Il était là, dans sa cage. Ses ailes étaient d’une beauté incomparable mais en les regardant, l’oiseau ne voyait que désespoir. Ses ailes si belles et si pures, n’avaient jamais voler. Sans cesse, il était retenu au sol par les barreaux qui l’entouraient. Par contre, l’oiseau, pour survivre, volait dans sa tête. Il aimait croire qu’il pouvait s’envoler vers la liberté.Mais qu’est-ce la liberté ? Ce mot qui dans son monde voulait tant dire, ne prenait alors aucun sens. Il était attaché à cette vie et la seule goutte de liberté qu’il pouvait percevoir était celle du vent, qui au travers de ces barrières, pouvait le faire voyager. C’était lorsqu’il sentait le vent, qu’il savait qu’Il était fait pour voler.

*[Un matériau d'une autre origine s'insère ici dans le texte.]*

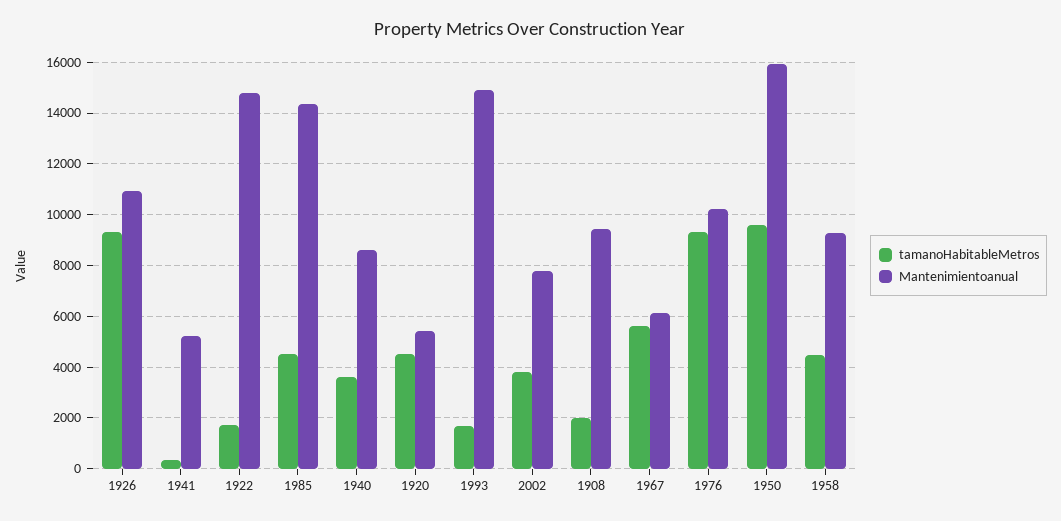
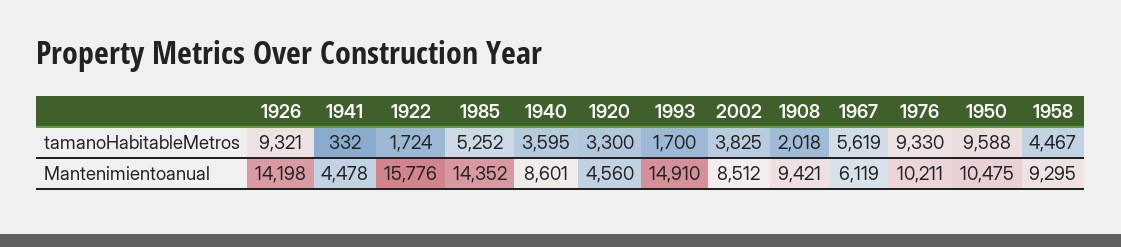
  {
    "tamanoHabitableMetros": {
      "1926": 9321,
      "1941": 332,
      "1922": 1724,
-     "1985": 4500,
+     "1985": 5252,
      "1940": 3595,
-     "1920": 4500,
+     "1920": 3300,
      "1993": 1700,
      "2002": 3825,
      "1908": 2018,
      "1967": 5619,
      "1976": 9330,
      "1950": 9588,
      "1958": 4467
    },
    "Mantenimientoanual": {
-     "1926": 11000,
+     "1926": 14198,
-     "1941": 5250,
+     "1941": 4478,
-     "1922": 14750,
+     "1922": 15776,
      "1985": 14352,
      "1940": 8601,
-     "1920": 5500,
+     "1920": 4560,
      "1993": 14910,
-     "2002": 7750,
+     "2002": 8512,
      "1908": 9421,
      "1967": 6119,
      "1976": 10211,
-     "1950": 16000,
+     "1950": 10475,
      "1958": 9295
    }
  }

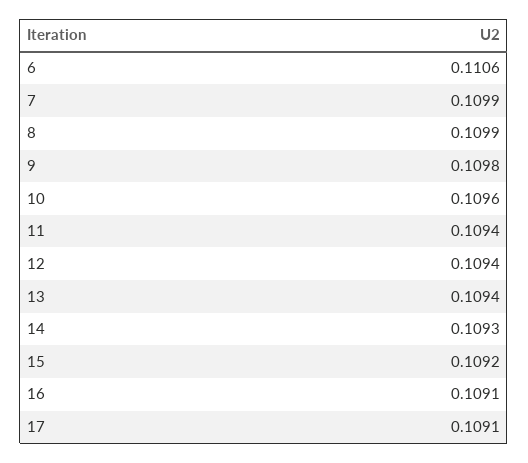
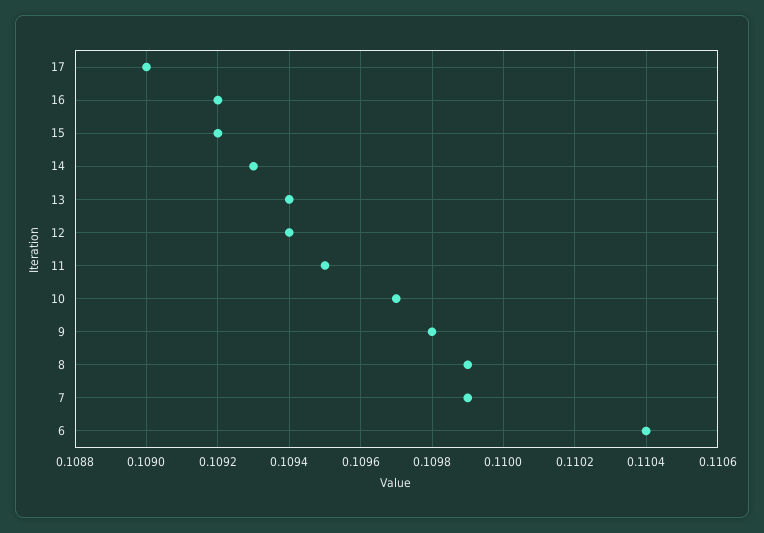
  {
-   "6": 0.1106,
+   "6": 0.1104,
    "7": 0.1099,
    "8": 0.1099,
    "9": 0.1098,
-   "10": 0.1096,
+   "10": 0.1097,
-   "11": 0.1094,
+   "11": 0.1095,
    "12": 0.1094,
    "13": 0.1094,
    "14": 0.1093,
    "15": 0.1092,
-   "16": 0.1091,
+   "16": 0.1092,
-   "17": 0.1091
+   "17": 0.109
  }

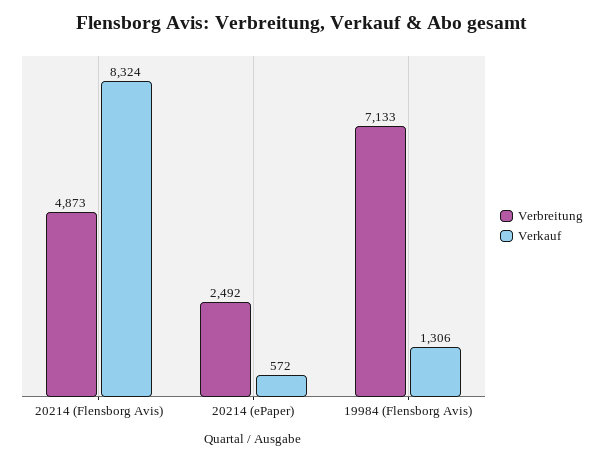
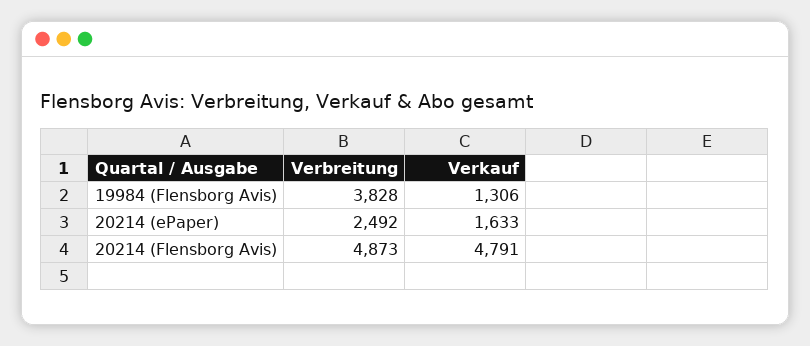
  {
    "Verbreitung": {
      "20214 (Flensborg Avis)": 4873,
      "20214 (ePaper)": 2492,
-     "19984 (Flensborg Avis)": 7133
+     "19984 (Flensborg Avis)": 3828
    },
    "Verkauf": {
-     "20214 (Flensborg Avis)": 8324,
+     "20214 (Flensborg Avis)": 4791,
-     "20214 (ePaper)": 572,
+     "20214 (ePaper)": 1633,
      "19984 (Flensborg Avis)": 1306
    }
  }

La vie autour de nous est un amas d’amertume. La vérité est que je suis cet oiseau qui parfois goûte la liberté du bout des lèvres, par le vent. Je suis cet oiseau, forcé de demeurer attaché alors que mes pensées voudraient voler. Vous savez, elles arrivent à voler, en silence, dans ma tête. Si elles le pouvaient, elles rejoindraient la lune. Mais souvent, je suis forcée de redescendre sur terre et de bien ancrée mes pieds dans le sol avec ces idées d’avenir. Car la réalité est que même si l’oiseau en moi voudrait voler, cette cage autour de moi, est beaucoup plus oppressante que l’on ne pourrait le croire. La personne qui détient la clé ne me laissera pas partir, cette personne me tient attachée, cette personne, c’est moi. C’est une guerre éternelle entre mes ailes et ma tête qui ne cesseront jamais de dire le contraire. Comme si en fait, j’étais deux. Comme si la réalité et l’imaginaire se mêlaient pour donner un ensemble, un oiseau, moi.
Dans ce champ de bataille, ma force s’affaiblit. J’espère un jour trouver la voie de la raison, celle qui fera l’équilibre entre celle qui veut s’envoler et celle qui veut rester.
Et jusqu’à ce moment, je m’efforce de garder une petite place pour celle qui veut s’envoler, celle qui devrait gagner, mais souvent, elle ne fait que gagner les quelques instants, où me yeux se perdent dans le vide, où je m’envole vers la lune, où je tombe dans ses cratères, où celle que je cherchais trouve enfin sa voie.